From the early days of Hawaiian settlement on Kauaʻi to the arrival of Capt. James Cook in 1778, Nāwiliwili was a center of island life, a home to fishing and taro farming. Then with the advent of westernization in the early 19th century, Nawiliwili Bay also became an important harbor on Kauaʻi’s eastside.
Prior to 1921, anchorage off Kukui Point was the closest inter-island steamers and sailing vessels could proceed into the bay safely. Mooring any closer to shore in the sandy-bottom bay put them at risk of being dashed on the rocks by ocean swells.
In those bygone days, inter-island steamers sailing from Honolulu in the afternoon would arrive at Nāwiliwili in the middle of the night. Passengers would climb down the sides of the steamships on rope-and-plank gangways and step into longboats to be rowed to the pier.
It was not until the breakwater was built in 1921, which was financed by sugar baron and philanthropist George Norton Wilcox (1839-1933), that Nāwiliwili had a truly safe harbor. In 1927, Wilcox, then 88, directed the construction of the shoreline seawall. When work wrapped up the following year and fill was later dumped behind the seawall, the Nāwiliwili shoreline -- which had run on a direct line from Kalapaki Beach to Niumalu – vanished.

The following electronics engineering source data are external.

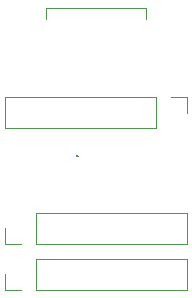
<source format=gbr>
%TF.GenerationSoftware,KiCad,Pcbnew,(5.1.8)-1*%
%TF.CreationDate,2021-08-20T02:01:50-04:00*%
%TF.ProjectId,motor_test,6d6f746f-725f-4746-9573-742e6b696361,rev?*%
%TF.SameCoordinates,Original*%
%TF.FileFunction,Legend,Top*%
%TF.FilePolarity,Positive*%
%FSLAX46Y46*%
G04 Gerber Fmt 4.6, Leading zero omitted, Abs format (unit mm)*
G04 Created by KiCad (PCBNEW (5.1.8)-1) date 2021-08-20 02:01:50*
%MOMM*%
%LPD*%
G01*
G04 APERTURE LIST*
%ADD10C,0.120000*%
%ADD11C,0.100000*%
%ADD12C,0.200000*%
G04 APERTURE END LIST*
D10*
%TO.C,J4*%
X143810000Y-95690000D02*
X143810000Y-93030000D01*
X131050000Y-95690000D02*
X143810000Y-95690000D01*
X131050000Y-93030000D02*
X143810000Y-93030000D01*
X131050000Y-95690000D02*
X131050000Y-93030000D01*
X129780000Y-95690000D02*
X128450000Y-95690000D01*
X128450000Y-95690000D02*
X128450000Y-94360000D01*
%TO.C,J3*%
X143810000Y-91790000D02*
X143810000Y-89130000D01*
X131050000Y-91790000D02*
X143810000Y-91790000D01*
X131050000Y-89130000D02*
X143810000Y-89130000D01*
X131050000Y-91790000D02*
X131050000Y-89130000D01*
X129780000Y-91790000D02*
X128450000Y-91790000D01*
X128450000Y-91790000D02*
X128450000Y-90460000D01*
D11*
%TO.C,J2*%
X131905000Y-72740000D02*
X131905000Y-71790000D01*
X131905000Y-72740000D02*
X131905000Y-72740000D01*
X131905000Y-71790000D02*
X131905000Y-72740000D01*
X131905000Y-71790000D02*
X131905000Y-71790000D01*
X140335000Y-71790000D02*
X140335000Y-71790000D01*
X131905000Y-71790000D02*
X140335000Y-71790000D01*
X131905000Y-71790000D02*
X131905000Y-71790000D01*
X140335000Y-71790000D02*
X131905000Y-71790000D01*
X140335000Y-71790000D02*
X140335000Y-72740000D01*
X140335000Y-71790000D02*
X140335000Y-71790000D01*
X140335000Y-72740000D02*
X140335000Y-71790000D01*
X140335000Y-72740000D02*
X140335000Y-72740000D01*
D10*
%TO.C,J1*%
X128450000Y-79320000D02*
X128450000Y-81980000D01*
X141210000Y-79320000D02*
X128450000Y-79320000D01*
X141210000Y-81980000D02*
X128450000Y-81980000D01*
X141210000Y-79320000D02*
X141210000Y-81980000D01*
X142480000Y-79320000D02*
X143810000Y-79320000D01*
X143810000Y-79320000D02*
X143810000Y-80650000D01*
D12*
%TO.C,IC1*%
X134480000Y-84360000D02*
G75*
G02*
X134580000Y-84360000I50000J0D01*
G01*
X134580000Y-84360000D02*
G75*
G02*
X134480000Y-84360000I-50000J0D01*
G01*
X134480000Y-84360000D02*
G75*
G02*
X134580000Y-84360000I50000J0D01*
G01*
X134580000Y-84360000D02*
X134580000Y-84360000D01*
X134480000Y-84360000D02*
X134480000Y-84360000D01*
X134580000Y-84360000D02*
X134580000Y-84360000D01*
%TD*%
M02*

</source>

Wilcox owned a beach house on the old shoreline at Papalinahoa, when Wilcox Road -- now well inland -- skirted the shoreline. His house stood by the now famous banyan tree that he planted long ago and today is on the property the Banyan Harbor Resort. Another noteworthy resident of Papalinahoa for more than 30 years was Gov. Paul Kanoa. His home, an old-fashioned, Hawaiian-style structure of square rooms atop stilts under a thatched roof, stood at the foot of the bluff, set back from the beach. Kanoa’s son, Paul P. Kanoa, governor of Kauaʻi from 1882 to 1886, resided at Niumalu, where he hosted many a merry, late-night party during his governorship with guests like King David Kalakaua.
Yet another Kauaʻi governor, William Hyde Rice (1846-1924), owned a beach house at Kalapaki, where the Kauaʻi Marriott now stands and his guests included Queen Liliuokalani. Eventually, Nāwiliwili surpassed Kōloa Landing, Port Allen and other landings to become Kauaʻi’s foremost port.